Answer
A) $a+b = 2050000, 0.06a+0.075b = 135000$
B) $\$800,000$ and $\$1,250,000$ in each account
Work Step by Step
Part A
Mona needs to invest $\$ 2,500,000 -\$450,0000 = \$2,050,000 $ to invest in two different accounts, say account A and account B. He also wants to earn a total amount of $\$135,000$ per year from each of her invests at an interest rate of $6\%$ and $7.5\%$ respectively.

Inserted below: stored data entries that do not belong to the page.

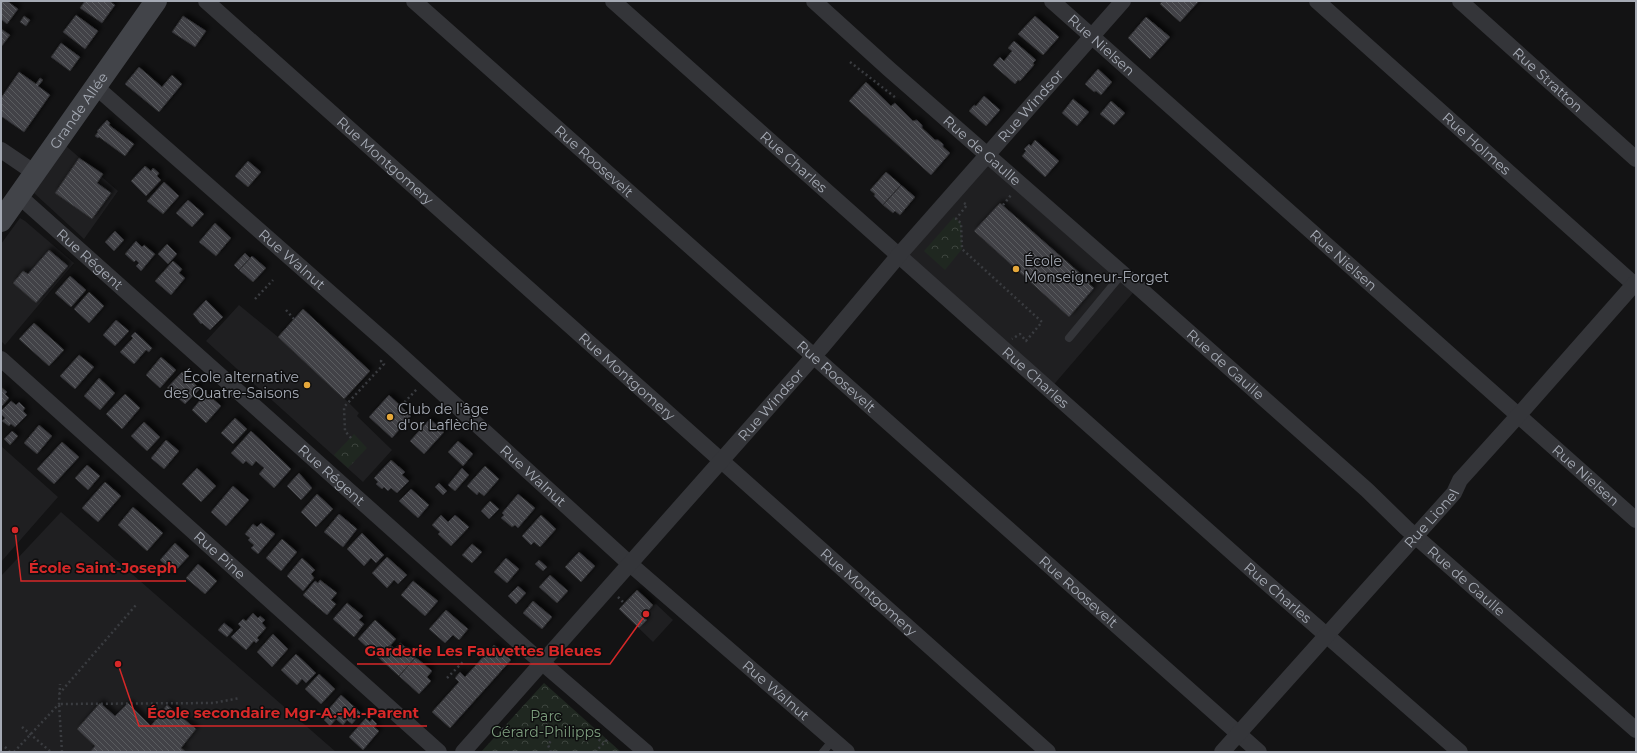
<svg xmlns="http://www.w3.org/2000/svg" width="1637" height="753" viewBox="0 0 1637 753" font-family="Montserrat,sans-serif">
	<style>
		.built { fill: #1f1f21 }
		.forest { fill: url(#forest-crowns) }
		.building { fill: url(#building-back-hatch); stroke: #2d2d30; filter: url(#shadow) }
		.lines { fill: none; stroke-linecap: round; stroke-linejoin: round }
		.path { stroke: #3a3c40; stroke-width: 2.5; stroke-dasharray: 2 3; stroke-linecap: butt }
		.service { stroke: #343539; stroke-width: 8 }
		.minor { stroke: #343539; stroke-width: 16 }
		.secondary { stroke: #424449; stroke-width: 22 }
		.poi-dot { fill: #e5a73a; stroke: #0e0e0f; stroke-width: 1.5 }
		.labels { text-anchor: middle; stroke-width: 3; stroke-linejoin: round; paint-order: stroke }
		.street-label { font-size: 14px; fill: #a5aab4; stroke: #0e0e0f }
		.poi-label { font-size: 14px; fill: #a5aab4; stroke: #0e0e0f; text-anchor: start }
		.park-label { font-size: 14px; fill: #7d9e7e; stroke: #0e0e0f }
		.leader { fill: none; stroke: #d62828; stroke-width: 1.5 }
		.callout-dot { fill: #d62828; stroke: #0e0e0f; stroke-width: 1.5 }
		.callout-label { font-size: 15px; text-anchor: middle; font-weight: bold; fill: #d62828; stroke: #0e0e0f; stroke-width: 3; stroke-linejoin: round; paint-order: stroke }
	</style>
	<defs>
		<pattern id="forest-crowns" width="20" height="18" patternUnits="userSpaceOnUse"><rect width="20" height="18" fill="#1f2720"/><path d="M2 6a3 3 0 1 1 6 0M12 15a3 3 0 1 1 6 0" fill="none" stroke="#3d443e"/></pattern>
		<pattern id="building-back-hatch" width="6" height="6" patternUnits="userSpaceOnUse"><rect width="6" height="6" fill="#424347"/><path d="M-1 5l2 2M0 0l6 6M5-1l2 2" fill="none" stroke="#5a5b5f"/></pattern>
		<filter id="shadow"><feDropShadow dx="3.5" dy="-3.5" stdDeviation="2" flood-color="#0009"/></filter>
	</defs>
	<rect width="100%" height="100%" fill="#131314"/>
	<path class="built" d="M66,146L118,191L84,239L34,193Z
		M988,155L1138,287L1050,389L899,255Z
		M20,218L25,221L74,263L5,345L1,341V244Z
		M239,305L278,337L303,309L370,371L345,399L359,413L357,416L392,450L363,482L206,341Z
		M1,446L58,497L1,562Z
		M61,512L336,752H1V576Z
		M637,590L653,605L656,604L673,620L653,642L619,609Z"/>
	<path class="forest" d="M954,217L961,223L962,249L945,270L924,251Z
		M354,434L367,448L348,468L334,455Z
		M544,683L621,752H481Z"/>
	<path class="building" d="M2,1H7L18,9L7,24L1,19V2Z
		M85,1H109L115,5L102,23L80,8Z
		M1162,1H1199L1180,22L1160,4Z
		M76,15L98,31L85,49L63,32Z
		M24,16L30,20L26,26L20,22Z
		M183,16L206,31L195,47L172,32Z
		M1035,16L1059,37L1043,55L1018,34Z
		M1146,17L1170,37L1150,59L1128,38Z
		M1,29L10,35L1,47Z
		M1014,41L1036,60L1033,63L1034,65L1020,81L1018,80L1015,84L993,65L1000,57L1004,61L1012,51L1008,48Z
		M61,43L80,57L70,71L51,57Z
		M139,67L162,87L172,75L182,84L159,112L125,84Z
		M1098,69L1112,82L1101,95L1096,91L1094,92L1085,84Z
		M19,72L36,84L40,78L43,80L38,86L50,95L24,132L1,116V98Z
		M866,82L891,106L895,103L913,121L917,120L922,125V128L935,140H938L943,144V147L950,153L931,175L849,101Z
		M984,96L1000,110L986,126L969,111L974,105L976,106Z
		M1073,99L1089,112L1077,126L1062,113Z
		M1111,101L1125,113L1114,125L1100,114Z
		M107,120L110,123L109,125L134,144L125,156L99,137L98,138L95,136L98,132L97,131Z
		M1035,140L1059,161L1045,177L1022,156L1026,151L1024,149L1029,144L1031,146Z
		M79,158L103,174L97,183L111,193L92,219L55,193Z
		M248,161L261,172L248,187L235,176Z
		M145,166L151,171L153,168L159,173L157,176L161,180L146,196L131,181Z
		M886,172L901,185L883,205L874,196L875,194L870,190Z
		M164,182L179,196L163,214L147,201Z
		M901,185L915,197L900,215L895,211L893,213L883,205Z
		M188,200L204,214L192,227L176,213Z
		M1000,203L1090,282L1089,284L1094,288L1069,317L974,231Z
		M215,223L231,238L216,256L199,242Z
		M115,231L124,240L114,251L105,242Z
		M136,241L142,247L144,245L155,254L141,271L136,266L139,263L136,260L134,262L125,254Z
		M167,244L177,254L168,264L158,254Z
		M49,250L68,266L36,303L13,283L23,271L28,274Z
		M245,253L250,258L239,270L234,265Z
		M252,256L266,268L253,282L239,270Z
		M173,261L182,269L179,273L185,278L171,295L155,281Z
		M70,276L86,290L71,307L55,293Z
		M89,292L104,306L89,323L74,309Z
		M206,300L223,317L210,330L202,323L201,324L193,314Z
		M303,309L370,371L344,399L278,337Z
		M116,320L129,331L115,346L103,335Z
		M34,323L64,350L49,366L19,339Z
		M135,332L152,348L149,352L146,350L134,364L120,352L133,338L131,336Z
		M79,355L94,367L75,389L60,376Z
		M161,357L176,370L160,388L146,375Z
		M182,372L200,389L185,404L167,388Z
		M99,378L115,393L100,410L84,396Z
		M2,388L7,392L5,394L9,398L1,407Z
		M206,393L221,406L206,423L192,410Z
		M125,394L140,408L122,429L106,414Z
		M389,395L411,416L392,438L369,417Z
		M11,401L16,405L19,402L25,408L23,411L27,415L15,427L11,424L9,426L2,421L5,418L1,414V411Z
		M235,418L247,429L233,444L221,433Z
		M430,419L444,432L424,454L410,441Z
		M144,422L160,437L147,451L131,436Z
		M39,425L52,436L37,454L24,443Z
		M12,431L18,436L10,445L4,439Z
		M251,431L291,469L274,488L259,474L264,468L256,461L252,466L246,461L243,464L231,453Z
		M166,440L179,451L164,469L151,458Z
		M458,441L473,454L463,466L448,452Z
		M62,442L79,457L54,484L37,469Z
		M391,460L405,472L402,475L409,481L397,493L391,488L388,491L384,487L382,489L376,484L378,482L374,478Z
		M87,465L100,476L88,490L75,478Z
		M485,466L499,479L484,496L479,492L477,495L467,486Z
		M197,468L216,486L201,502L182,484Z
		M462,468L469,475L455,491L448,485Z
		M299,473L312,488L301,500L287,486Z
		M105,482L121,496L98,522L82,508Z
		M439,483L447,491L443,495L435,487Z
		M233,486L249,500L226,526L211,512Z
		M411,489L429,505L418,518L399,501Z
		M317,494L333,509L316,527L301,512Z
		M518,494L535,508L518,528L515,525L512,527L501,518L504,515L502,513Z
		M490,501L499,509L489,519L481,511Z
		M133,507L163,533L147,551L118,525Z
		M339,514L357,529L343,547L324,532Z
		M441,515L448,522L455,515L469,527L451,546L438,534L440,532L432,525Z
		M541,515L556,529L540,547L534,542L531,545L522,536Z
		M261,523L275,534L258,554L251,548L254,545L248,540L250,538L245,534L253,524L257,527Z
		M362,533L384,555L376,563L371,558L364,566L347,549Z
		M282,539L297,552L281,571L266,558Z
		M175,543L189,556L174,572L160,560Z
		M472,544L482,552L472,563L462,555Z
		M579,552L595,566L581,582L565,567Z
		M387,557L407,575L398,584L394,580L387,588L372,573Z
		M302,558L315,570L311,574L314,578L303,591L287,576Z
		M506,558L519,569L507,583L494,572Z
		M539,560L547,567L543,571L535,564Z
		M198,564L217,581L205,594L186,578Z
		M550,575L568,591L557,603L539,587Z
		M320,580L337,593L331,600L336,604L327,615L303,595L315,581L318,583Z
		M413,581L438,601L425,616L401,595Z
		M518,586L526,593L516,604L508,596Z
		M637,590L653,605L643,617L647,620L639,628L619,609Z
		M533,601L552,617L542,629L523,613Z
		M347,603L363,616L359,620L364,624L354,637L333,619Z
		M446,610L468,629L459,640L453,635L445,643L429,629Z
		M253,613L258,618L260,616L265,620L262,623L266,628L257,638L259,640L256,643L254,641L246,650L231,637L241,627L238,624L243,619L246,621Z
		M375,620L396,639L379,658L358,639Z
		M224,623L233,630L227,637L218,630Z
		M273,634L288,649L272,667L257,652Z
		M400,643L415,655V658L399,676L379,658L390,645L395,649Z
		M494,645L511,660L450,728L432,712L459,682L455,678L460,672L465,677Z
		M296,654L316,673L306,683L302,679L297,685L281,670Z
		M415,658L419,660L432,671L427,677L431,681L419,694L399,676Z
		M319,674L335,689L321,704L305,689Z
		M341,695L361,713L352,724L347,720L343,725L336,719L330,726L324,720L330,713L327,711Z
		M100,703L115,716L128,703L151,726L167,705L196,729L181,748L186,752H90L95,746L77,729Z
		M366,718L370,722L372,719L377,724L374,727L379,731L363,750L349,737Z"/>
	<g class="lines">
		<path class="path" d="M850,62L896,98
			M964,203L967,205L956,219L961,223L962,249L1042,322L1026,341L1020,334L1012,339
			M1003,205L1011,195
			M255,299L273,280
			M286,310L294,319
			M401,406L417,389
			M351,438L345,431L344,407L384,364L381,361L384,359
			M618,597L624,603
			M447,678L463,662
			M59,694L136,605
			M22,727L51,752
			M501,728L506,732
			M591,733L603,743
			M5,747L10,752
			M14,752L59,704L60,684
			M62,752L59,704L213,703L240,698
			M551,752L548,745L552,739
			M595,752L609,738"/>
		<path class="service" d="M1069,338L1122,274
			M823,752L833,740"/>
		<g class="minor">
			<path id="s1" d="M206,1L1048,752"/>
			<path id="s2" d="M414,1L1259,752"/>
			<path id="s3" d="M613,1L1253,571L1460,752"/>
			<path id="s4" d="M814,1L889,69L1138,287L1367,490L1406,528L1636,730"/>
			<path id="s5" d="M1052,1L1636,520"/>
			<path id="s6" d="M1317,1L1636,286"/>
			<path id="s7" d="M1460,1L1636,159"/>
			<path id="s8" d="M96,87L394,349L630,564L847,752"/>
			<path d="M1,150L35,173"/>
			<path id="s9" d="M19,196L531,653L646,752"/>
			<path id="s10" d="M1,359L439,752"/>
			<path id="s11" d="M463,752L821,348L899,255L1123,1"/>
			<path id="s12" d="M1222,752L1454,493L1460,480L1525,408L1636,282"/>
		</g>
		<path class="secondary" id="s13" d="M1,221L156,1"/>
	</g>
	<g class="poi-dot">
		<circle cx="1016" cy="269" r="4"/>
		<circle cx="307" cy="385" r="4"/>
		<circle cx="390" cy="417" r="4"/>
	</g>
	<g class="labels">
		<g class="street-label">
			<text dy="5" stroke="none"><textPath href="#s5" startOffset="66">Rue Nielsen</textPath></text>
			<text dy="5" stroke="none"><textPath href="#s7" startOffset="118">Rue Stratton</textPath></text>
			<text dy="5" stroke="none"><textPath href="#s11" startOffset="860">Rue Windsor</textPath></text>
			<text dy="5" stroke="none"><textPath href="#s13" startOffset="135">Grande Allée</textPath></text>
			<text dy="5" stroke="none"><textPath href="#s6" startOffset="214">Rue Holmes</textPath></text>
			<text dy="5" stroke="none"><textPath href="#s4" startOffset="225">Rue de Gaulle</textPath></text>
			<text dy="5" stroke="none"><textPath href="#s1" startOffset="240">Rue Montgomery</textPath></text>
			<text dy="5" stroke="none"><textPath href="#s2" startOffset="241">Rue Roosevelt</textPath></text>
			<text dy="5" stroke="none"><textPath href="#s3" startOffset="242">Rue Charles</textPath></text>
			<text dy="5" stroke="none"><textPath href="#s9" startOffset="95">Rue Régent</textPath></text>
			<text dy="5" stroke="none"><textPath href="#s8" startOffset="261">Rue Walnut</textPath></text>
			<text dy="5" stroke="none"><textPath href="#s5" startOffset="390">Rue Nielsen</textPath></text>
			<text dy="5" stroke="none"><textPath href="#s4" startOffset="549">Rue de Gaulle</textPath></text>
			<text dy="5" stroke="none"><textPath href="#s1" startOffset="564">Rue Montgomery</textPath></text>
			<text dy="5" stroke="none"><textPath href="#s2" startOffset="565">Rue Roosevelt</textPath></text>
			<text dy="5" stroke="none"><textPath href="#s3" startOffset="566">Rue Charles</textPath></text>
			<text dy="5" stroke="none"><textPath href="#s11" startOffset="464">Rue Windsor</textPath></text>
			<text dy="5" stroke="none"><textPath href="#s9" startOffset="419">Rue Régent</textPath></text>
			<text dy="5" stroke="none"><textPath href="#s8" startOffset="585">Rue Walnut</textPath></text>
			<text dy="5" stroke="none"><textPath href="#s5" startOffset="714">Rue Nielsen</textPath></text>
			<text dy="5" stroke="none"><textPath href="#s12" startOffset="314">Rue Lionel</textPath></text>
			<text dy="5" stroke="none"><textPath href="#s10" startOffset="294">Rue Pine</textPath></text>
			<text dy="5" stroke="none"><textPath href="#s4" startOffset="873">Rue de Gaulle</textPath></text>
			<text dy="5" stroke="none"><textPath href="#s2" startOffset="889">Rue Roosevelt</textPath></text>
			<text dy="5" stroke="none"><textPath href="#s1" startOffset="888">Rue Montgomery</textPath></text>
			<text dy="5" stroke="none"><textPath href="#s3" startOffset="890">Rue Charles</textPath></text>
			<text dy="5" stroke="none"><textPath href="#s8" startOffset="909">Rue Walnut</textPath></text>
		</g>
		<g class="poi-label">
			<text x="1024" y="266">École<tspan x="1024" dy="16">Monseigneur-Forget</tspan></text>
			<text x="299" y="382" text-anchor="end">École alternative<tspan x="299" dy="16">des Quatre-Saisons</tspan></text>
			<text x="398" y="414">Club de l'âge<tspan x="398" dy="16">d'or Laflèche</tspan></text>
		</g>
		<g class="park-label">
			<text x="546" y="721">Parc<tspan x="546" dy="16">Gérard-Philipps</tspan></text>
		</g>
	</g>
	<path class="leader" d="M15 530L21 581H186M646 614L610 664H357M118 664L139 726H427"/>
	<g class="callout-dot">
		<circle cx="15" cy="530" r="4"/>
		<circle cx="646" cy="614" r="4"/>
		<circle cx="118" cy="664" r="4"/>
	</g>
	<g class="callout-label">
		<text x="103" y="573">École Saint-Joseph</text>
		<text x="483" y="656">Garderie Les Fauvettes Bleues</text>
		<text x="283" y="718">École secondaire Mgr-A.-M.-Parent</text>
	</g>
	<rect width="1637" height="753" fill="none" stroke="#a5aab4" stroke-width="4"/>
</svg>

Let $a$ be the amount invested in account A and $b$ be the amount invested in account B. Then, the sum of the money invested must satisfy the following equation: $$ a+b = 2050000.$$ Similarly, the sum of the interest earned each year must satisfy the following equation: $$ 0.06a+0.075b = 87500.$$ Hence, the required system of equation is given by $$\begin{cases}
a+b& = 2050000 \\
0.06a+0.075b &= 135000.
\end{cases}$$ Part B
Solve the above equations for $a$ and $b$. Multiply the first equation by $-0.06$ and add the result to the second to eliminate $a$. $$\begin{aligned}
-0.06\cdot (a+b)& = -0.06\cdot 1375000 \\
-0.06a-0.06b &= -123000.
\end{aligned}$$ Now add. $$\begin{aligned}
-0.06a-0.06b &= -123000\\
0.05a+0.075b &= 135000.
\end{aligned}$$ Rearrange: $$\begin{aligned}
0.015b &= 12000\\
b & = \frac{12000}{0.03}\\
&= \$800,000.\end{aligned}$$ Finally, use the first equation to find the value of $a$. $$a= 2050000-b = 2050000-800000= \$1,250,000.$$ She needs to invest $\$800,000$ and $\$1,250,000$ in each account.